Tuesday, February 26, 2013

Scarf Part I

This is a photo of my current project. It's a scarf to match the screaming, neon-bright, not-quite-pink, hooded jacket that I bought recently.

I have a pretty large yarn stash, but I almost never have what I need when inspiration strikes. This time I did! It is undyed, handspun Romney wool with all sorts of colorful bits spun in. It also runs thick and thin and thinner. I don't know when I got it, but it has to be at least a dozen years. The spinner is not on Ravelry or, for that matter, on the Web. But the yarn matches, and I am happy as can be that something will be leaving the stash (for a change)!

Now a scarf can be a very simple thing. If the yarn had enough texture to hide the stitch definition, I would just do garter stitch, no special selvedges or anything. I would probably use a provisional cast-on, mostly so I could bind it off at the same tension as the other end. Also if I got sick of that much garter stitch, I could stop early, twist it into a Mobius, and graft the ends together.

But this yarn doesn't have that much texture, so there are design decisions I want to make: pattern stitch and side selvedges and. . .

I have two skeins, one larger than the other. The larger one has bits of blue and green; the smaller one doesn't. If the first skein turns out not to be large enough, I will have a demarcation where the second skein starts. So the first realization is that I have to alternate the skeins, working two rows with one skein and two rows with the other. This is a common "trick" when you do not have enough yarn of one dye lot and have to add in a second.  (It's also useful when knitting with hand-painted yarn which can vary within the same dye lot.)

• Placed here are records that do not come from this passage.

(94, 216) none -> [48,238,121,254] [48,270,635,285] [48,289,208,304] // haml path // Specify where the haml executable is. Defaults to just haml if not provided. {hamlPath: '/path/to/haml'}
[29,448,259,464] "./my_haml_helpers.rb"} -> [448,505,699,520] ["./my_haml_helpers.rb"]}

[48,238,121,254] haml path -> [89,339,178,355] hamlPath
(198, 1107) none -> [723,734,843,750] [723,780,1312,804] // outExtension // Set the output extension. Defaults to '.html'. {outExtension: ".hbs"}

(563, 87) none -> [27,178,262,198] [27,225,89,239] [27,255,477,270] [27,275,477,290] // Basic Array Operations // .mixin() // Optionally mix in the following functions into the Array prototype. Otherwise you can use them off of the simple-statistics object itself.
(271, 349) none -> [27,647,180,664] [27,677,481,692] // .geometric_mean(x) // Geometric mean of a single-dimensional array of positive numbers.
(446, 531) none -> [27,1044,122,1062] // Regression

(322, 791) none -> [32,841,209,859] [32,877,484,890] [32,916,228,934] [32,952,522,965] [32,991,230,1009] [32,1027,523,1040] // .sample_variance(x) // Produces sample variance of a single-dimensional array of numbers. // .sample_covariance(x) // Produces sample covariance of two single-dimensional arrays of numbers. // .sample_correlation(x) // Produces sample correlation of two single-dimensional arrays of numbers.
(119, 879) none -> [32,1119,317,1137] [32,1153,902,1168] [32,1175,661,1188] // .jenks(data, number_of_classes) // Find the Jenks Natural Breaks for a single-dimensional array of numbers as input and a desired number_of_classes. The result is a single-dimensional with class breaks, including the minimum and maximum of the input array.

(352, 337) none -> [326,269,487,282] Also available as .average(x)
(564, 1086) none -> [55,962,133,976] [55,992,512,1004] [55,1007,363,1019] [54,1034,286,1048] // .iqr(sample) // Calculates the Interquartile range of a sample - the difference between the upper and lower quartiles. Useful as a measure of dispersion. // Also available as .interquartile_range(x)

Another consideration is the stitch pattern. I had recently swatched a stitch called "3/3 Fancy Rib" from 400 Knitting Stitches. It is a k3, p3 rib, but instead of  just working this straight up, the stitches in the purl columns are slipped for 4 rows, then worked for 4 rows. The result is a puckered fabric which I thought would work well with the eccentric yarn. As a bonus, the stitches are slipped with the yarn to the right side of the fabric, so the colorful bits show more than they might otherwise.

The closeup shows the unblocked fabric.  It will be flatter when blocked and the strands between the knit columns will be more evident.

The stitch multiple is 6 stitches plus 3 for symmetry. Generally, edge stitches would be added as well, but how would I finish them? I realized that I could leave off those edge stitches and allow the outside knit ribs to curl under slightly thus giving a rounded edge.

To keep the sides neat, I am slipping the first stitch of every row. These outside stitches can become twisted if this is not done properly. The usual way to do this is to slip the first stitch of the knit row knit-wise and the first stitch of the purl row purl-wise. Because of alternating skeins, however, it turns out that the first stitch on every row needs to be slipped purl-wise.

And that, my friends, is how to make a simple project complicated. It is purely for my own satisfaction, of course, because who's going to check to see if my edge stitches are twisted? The lessons, however, are transferable to more complicated projects that do require that attention to the details that make them special.